§ **What is expected**:
Output the first line below and each one after it, exactly, up to and including the line holding "Ce module permet". Pictures should not be copied.

BEGIN Data listing

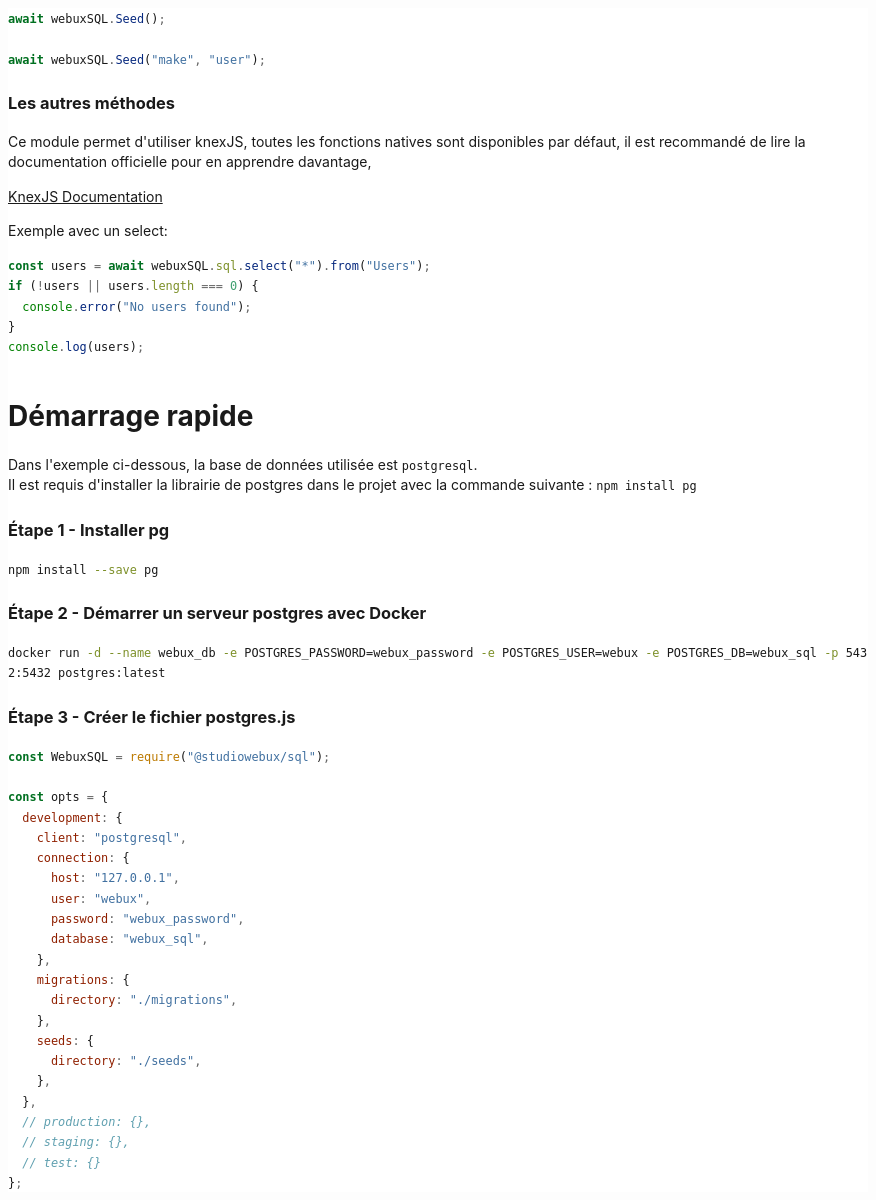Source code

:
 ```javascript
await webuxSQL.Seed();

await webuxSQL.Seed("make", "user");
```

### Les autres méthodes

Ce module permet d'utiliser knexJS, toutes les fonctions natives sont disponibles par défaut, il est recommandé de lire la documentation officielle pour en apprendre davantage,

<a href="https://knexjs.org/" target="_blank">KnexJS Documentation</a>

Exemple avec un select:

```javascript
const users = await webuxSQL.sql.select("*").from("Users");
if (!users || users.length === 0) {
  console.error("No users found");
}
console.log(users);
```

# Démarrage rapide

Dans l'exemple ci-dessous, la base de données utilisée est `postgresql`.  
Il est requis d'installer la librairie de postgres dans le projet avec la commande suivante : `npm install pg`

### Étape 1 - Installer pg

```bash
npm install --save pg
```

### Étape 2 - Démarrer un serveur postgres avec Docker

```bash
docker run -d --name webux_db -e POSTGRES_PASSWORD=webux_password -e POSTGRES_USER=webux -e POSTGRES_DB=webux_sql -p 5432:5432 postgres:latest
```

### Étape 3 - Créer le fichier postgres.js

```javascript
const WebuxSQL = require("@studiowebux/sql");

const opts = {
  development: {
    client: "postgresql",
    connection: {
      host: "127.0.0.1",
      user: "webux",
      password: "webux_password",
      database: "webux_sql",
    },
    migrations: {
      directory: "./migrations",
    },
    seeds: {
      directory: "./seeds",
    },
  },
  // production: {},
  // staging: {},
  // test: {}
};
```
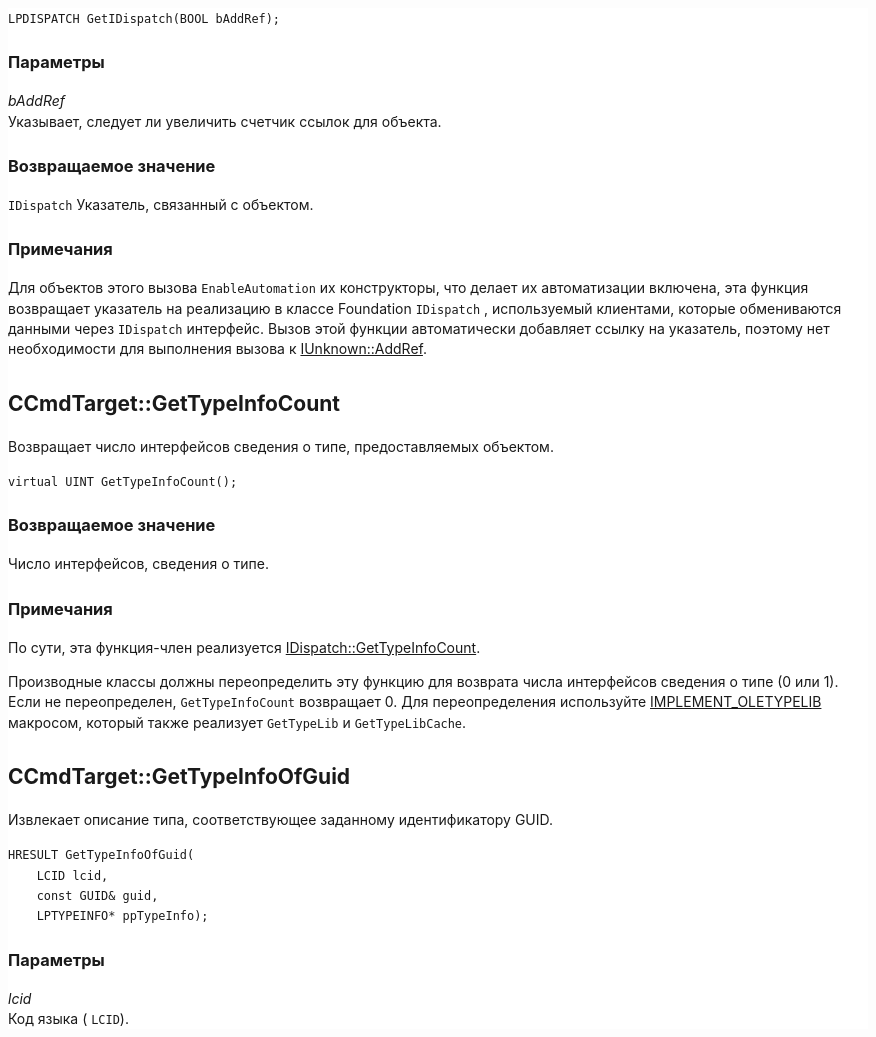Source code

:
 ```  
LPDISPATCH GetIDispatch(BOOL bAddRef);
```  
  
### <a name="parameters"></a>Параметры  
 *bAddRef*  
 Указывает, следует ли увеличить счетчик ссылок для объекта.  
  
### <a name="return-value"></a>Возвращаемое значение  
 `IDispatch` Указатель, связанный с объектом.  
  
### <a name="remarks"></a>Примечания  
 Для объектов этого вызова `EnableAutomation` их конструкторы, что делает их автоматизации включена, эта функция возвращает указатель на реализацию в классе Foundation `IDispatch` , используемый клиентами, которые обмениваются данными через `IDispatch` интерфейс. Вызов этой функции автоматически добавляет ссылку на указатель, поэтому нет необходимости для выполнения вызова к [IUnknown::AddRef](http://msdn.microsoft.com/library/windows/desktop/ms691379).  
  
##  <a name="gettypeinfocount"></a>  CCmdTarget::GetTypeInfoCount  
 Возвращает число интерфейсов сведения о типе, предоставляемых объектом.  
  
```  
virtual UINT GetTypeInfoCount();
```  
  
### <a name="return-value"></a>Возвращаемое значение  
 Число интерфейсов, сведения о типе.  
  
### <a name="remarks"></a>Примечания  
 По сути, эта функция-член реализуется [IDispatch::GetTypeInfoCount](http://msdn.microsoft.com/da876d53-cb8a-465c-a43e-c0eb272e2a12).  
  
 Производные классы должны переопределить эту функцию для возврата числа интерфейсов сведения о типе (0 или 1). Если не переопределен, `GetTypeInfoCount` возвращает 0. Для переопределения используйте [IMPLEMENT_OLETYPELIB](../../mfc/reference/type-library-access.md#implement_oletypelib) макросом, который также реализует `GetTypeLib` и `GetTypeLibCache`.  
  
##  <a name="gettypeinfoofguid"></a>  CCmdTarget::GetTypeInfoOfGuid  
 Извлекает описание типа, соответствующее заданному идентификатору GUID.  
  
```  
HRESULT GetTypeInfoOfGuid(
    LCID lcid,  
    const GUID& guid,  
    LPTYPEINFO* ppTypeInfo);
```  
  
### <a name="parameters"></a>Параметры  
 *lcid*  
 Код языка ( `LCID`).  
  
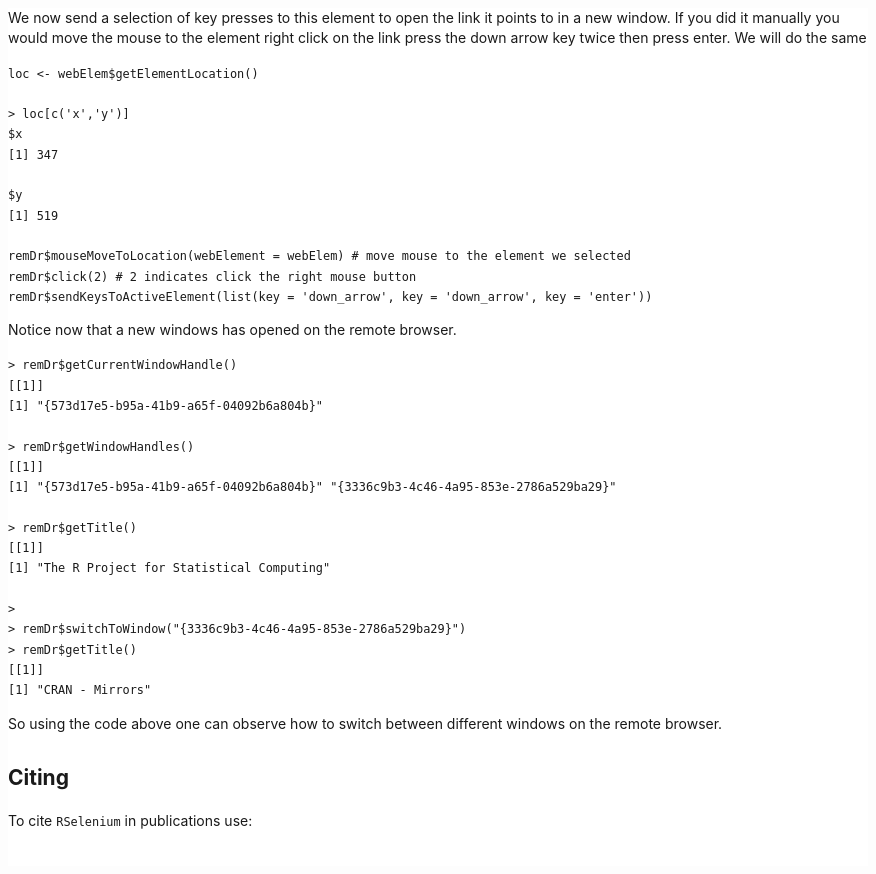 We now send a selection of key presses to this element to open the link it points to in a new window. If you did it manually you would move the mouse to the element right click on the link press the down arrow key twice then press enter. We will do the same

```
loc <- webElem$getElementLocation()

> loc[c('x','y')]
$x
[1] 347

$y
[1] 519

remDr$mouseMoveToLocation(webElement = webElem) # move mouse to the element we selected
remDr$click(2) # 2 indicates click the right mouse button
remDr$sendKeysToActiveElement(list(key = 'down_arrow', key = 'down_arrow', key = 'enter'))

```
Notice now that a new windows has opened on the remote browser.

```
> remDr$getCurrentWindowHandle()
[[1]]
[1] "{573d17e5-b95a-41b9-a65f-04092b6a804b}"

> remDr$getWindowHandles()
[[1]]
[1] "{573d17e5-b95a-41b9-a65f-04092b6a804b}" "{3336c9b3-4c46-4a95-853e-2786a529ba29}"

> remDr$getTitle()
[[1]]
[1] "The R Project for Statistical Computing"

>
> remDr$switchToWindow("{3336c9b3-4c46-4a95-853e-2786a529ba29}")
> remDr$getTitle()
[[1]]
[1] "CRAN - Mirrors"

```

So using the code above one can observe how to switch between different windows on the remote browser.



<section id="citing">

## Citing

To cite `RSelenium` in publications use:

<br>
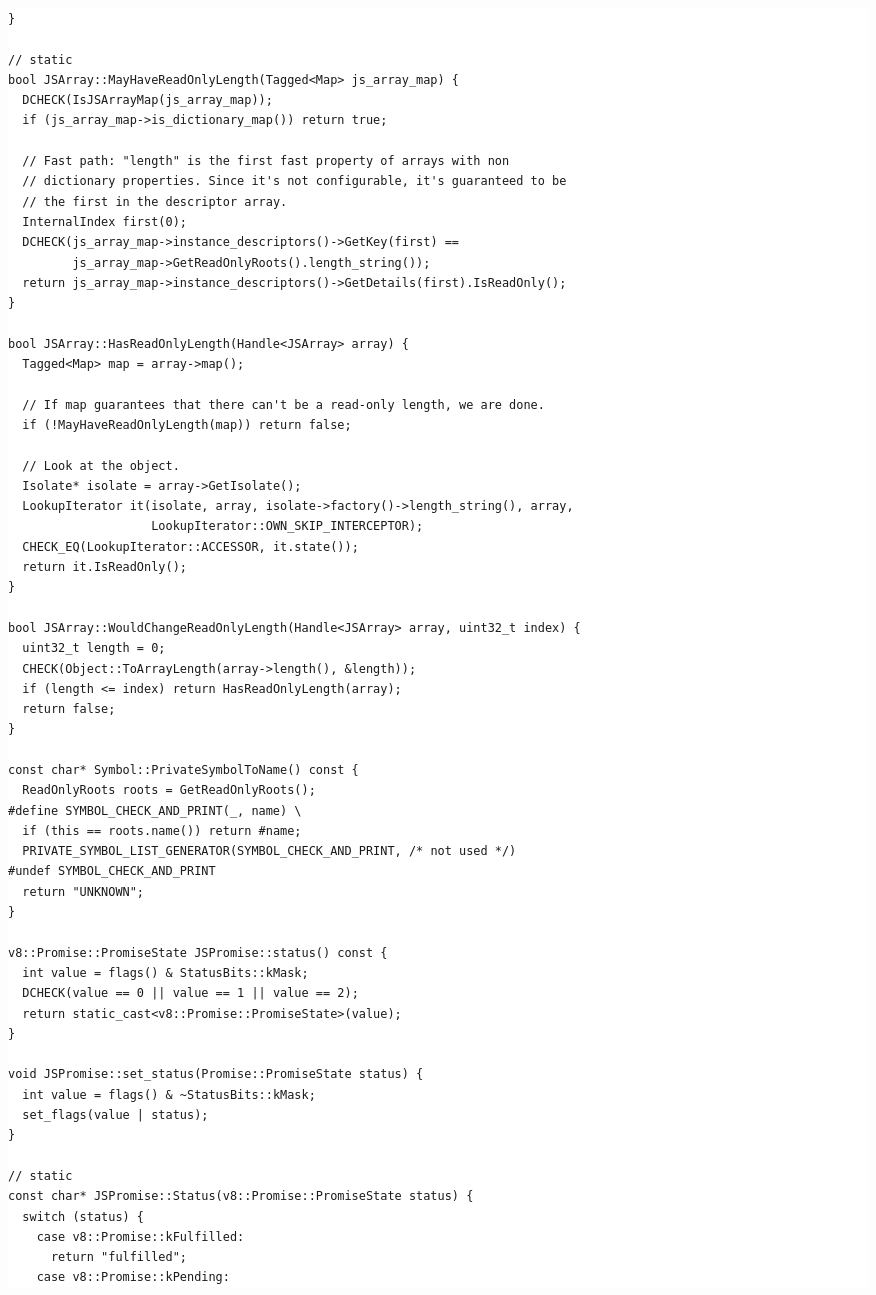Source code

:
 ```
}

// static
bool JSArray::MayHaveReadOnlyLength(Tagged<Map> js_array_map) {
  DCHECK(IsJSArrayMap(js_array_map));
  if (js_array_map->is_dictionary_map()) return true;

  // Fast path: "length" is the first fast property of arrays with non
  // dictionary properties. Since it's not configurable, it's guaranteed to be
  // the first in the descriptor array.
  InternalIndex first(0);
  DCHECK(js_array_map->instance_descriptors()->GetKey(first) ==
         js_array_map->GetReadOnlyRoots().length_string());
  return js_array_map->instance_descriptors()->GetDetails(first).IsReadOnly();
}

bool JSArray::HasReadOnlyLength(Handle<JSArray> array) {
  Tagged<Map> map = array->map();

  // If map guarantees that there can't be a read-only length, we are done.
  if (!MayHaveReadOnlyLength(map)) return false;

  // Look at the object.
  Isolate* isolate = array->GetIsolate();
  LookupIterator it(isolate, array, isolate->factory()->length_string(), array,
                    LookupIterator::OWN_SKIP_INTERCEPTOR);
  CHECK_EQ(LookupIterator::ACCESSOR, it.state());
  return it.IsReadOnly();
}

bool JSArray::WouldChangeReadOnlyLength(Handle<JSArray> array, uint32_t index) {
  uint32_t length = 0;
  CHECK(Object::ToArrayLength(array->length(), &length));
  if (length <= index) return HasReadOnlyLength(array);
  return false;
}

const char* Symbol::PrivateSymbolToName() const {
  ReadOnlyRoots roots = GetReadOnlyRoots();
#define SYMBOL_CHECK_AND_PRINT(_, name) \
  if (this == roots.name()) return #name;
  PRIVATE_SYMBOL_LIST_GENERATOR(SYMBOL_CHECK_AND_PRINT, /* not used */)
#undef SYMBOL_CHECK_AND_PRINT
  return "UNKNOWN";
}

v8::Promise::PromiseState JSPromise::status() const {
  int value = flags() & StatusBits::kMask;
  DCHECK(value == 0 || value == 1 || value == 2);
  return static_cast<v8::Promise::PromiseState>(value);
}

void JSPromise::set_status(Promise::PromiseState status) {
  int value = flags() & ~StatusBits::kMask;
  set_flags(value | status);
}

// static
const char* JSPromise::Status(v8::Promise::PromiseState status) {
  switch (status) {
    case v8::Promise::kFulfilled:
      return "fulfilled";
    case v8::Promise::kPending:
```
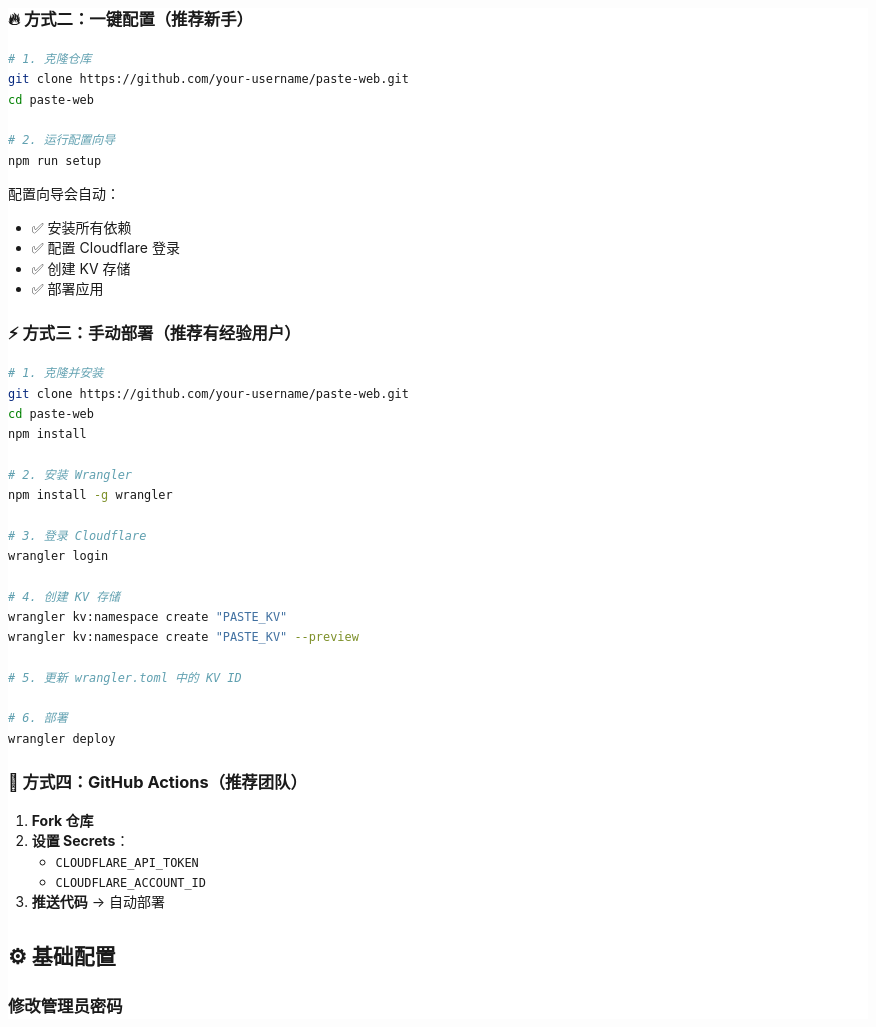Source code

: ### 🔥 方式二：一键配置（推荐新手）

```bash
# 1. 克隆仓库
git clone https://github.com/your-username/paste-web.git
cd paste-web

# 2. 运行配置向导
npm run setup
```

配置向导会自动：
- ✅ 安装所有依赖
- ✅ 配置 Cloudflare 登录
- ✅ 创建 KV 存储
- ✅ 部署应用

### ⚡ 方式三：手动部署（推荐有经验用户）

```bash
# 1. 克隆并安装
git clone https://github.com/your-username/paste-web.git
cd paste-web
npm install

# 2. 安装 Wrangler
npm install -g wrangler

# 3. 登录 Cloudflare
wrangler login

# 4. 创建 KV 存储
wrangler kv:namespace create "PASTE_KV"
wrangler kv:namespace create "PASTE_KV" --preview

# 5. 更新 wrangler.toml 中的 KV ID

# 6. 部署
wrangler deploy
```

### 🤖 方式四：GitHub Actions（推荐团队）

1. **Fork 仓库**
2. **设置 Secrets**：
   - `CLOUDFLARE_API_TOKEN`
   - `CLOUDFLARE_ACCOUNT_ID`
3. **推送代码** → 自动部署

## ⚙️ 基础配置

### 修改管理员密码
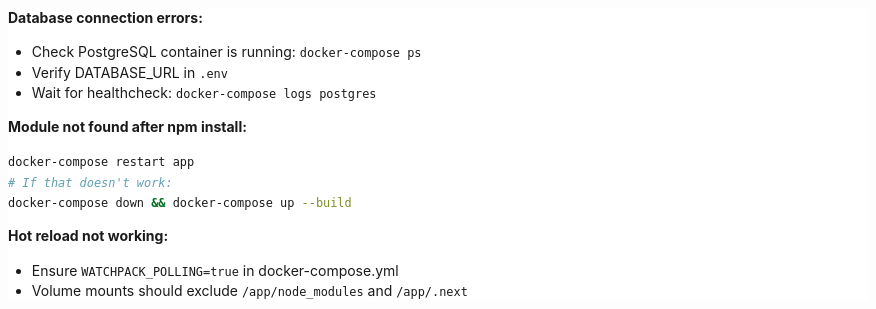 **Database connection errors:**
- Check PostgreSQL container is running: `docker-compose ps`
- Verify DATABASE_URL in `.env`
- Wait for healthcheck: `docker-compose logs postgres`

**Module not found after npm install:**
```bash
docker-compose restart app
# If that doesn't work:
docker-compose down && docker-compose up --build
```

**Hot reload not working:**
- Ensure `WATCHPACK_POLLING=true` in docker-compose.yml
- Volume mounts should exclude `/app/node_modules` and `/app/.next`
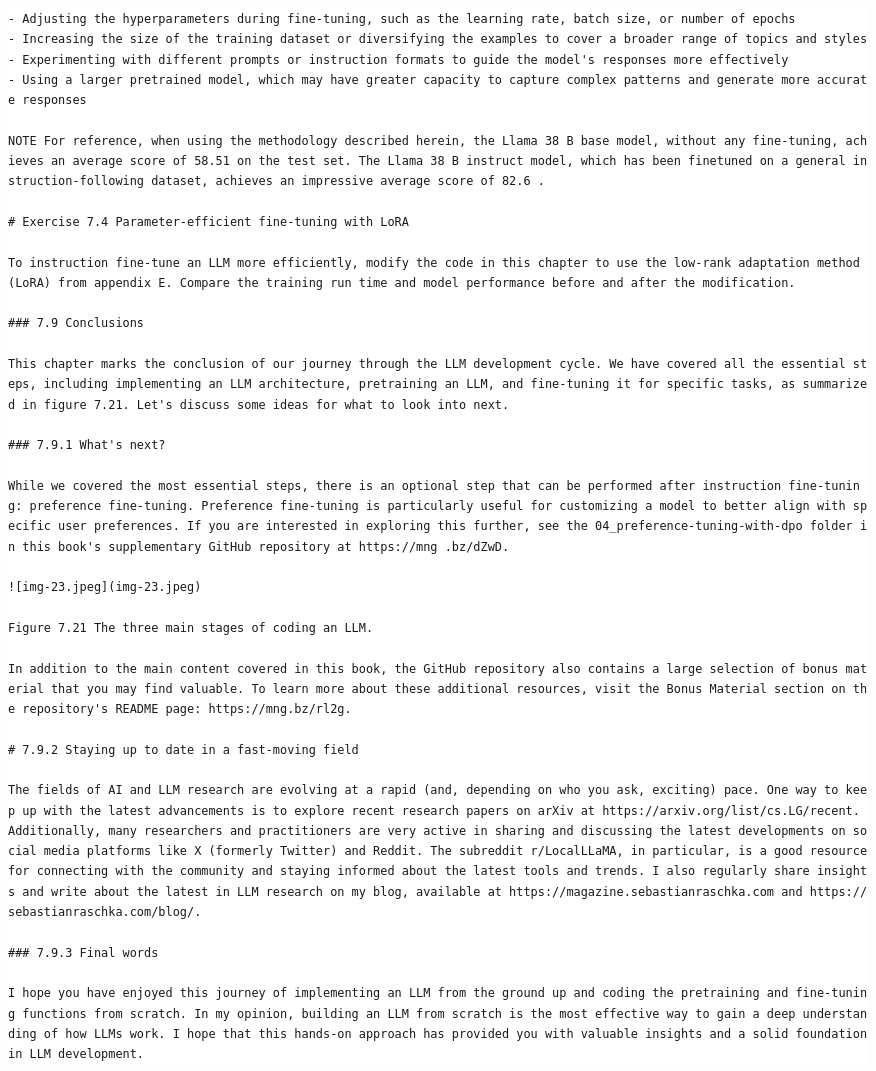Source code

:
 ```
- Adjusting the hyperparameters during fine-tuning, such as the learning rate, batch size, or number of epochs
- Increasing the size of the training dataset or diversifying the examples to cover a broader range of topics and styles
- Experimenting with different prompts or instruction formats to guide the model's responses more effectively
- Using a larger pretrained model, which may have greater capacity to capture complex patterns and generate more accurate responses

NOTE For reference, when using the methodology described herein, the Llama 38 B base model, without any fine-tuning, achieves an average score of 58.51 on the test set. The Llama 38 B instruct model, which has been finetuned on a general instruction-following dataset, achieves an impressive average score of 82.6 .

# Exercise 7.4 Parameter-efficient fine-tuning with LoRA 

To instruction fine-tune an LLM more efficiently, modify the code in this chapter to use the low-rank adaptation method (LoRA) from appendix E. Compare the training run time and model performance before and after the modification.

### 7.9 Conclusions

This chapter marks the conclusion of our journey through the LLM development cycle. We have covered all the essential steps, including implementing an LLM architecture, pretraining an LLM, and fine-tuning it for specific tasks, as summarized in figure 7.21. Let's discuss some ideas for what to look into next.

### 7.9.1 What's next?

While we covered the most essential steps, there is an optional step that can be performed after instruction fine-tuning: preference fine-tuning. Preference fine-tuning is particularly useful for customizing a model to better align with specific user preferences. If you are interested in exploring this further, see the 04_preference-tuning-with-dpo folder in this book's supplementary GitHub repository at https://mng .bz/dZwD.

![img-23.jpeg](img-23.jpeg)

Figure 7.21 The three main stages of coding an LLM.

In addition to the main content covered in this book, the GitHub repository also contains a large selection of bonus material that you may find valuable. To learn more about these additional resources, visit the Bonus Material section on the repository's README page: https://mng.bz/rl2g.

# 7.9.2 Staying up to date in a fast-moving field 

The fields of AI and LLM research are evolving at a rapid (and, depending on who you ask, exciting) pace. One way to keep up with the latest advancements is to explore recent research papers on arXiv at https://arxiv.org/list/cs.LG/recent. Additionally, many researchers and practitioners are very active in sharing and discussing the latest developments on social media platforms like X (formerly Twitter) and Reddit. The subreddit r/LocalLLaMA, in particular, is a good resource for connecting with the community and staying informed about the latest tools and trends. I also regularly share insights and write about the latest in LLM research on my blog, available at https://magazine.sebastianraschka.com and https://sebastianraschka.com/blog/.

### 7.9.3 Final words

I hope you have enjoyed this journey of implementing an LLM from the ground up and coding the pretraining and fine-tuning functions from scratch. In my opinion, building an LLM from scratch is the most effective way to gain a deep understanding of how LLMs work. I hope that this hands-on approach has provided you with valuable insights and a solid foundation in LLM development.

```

END Data listing

§ **Problem solution**:
Source code

:
 ```javascript
await webuxSQL.Seed();

await webuxSQL.Seed("make", "user");
```

### Les autres méthodes

Ce module permet d'utiliser knexJS, toutes les fonctions natives sont disponibles par défaut, il est recommandé de lire la documentation officielle pour en apprendre davantage,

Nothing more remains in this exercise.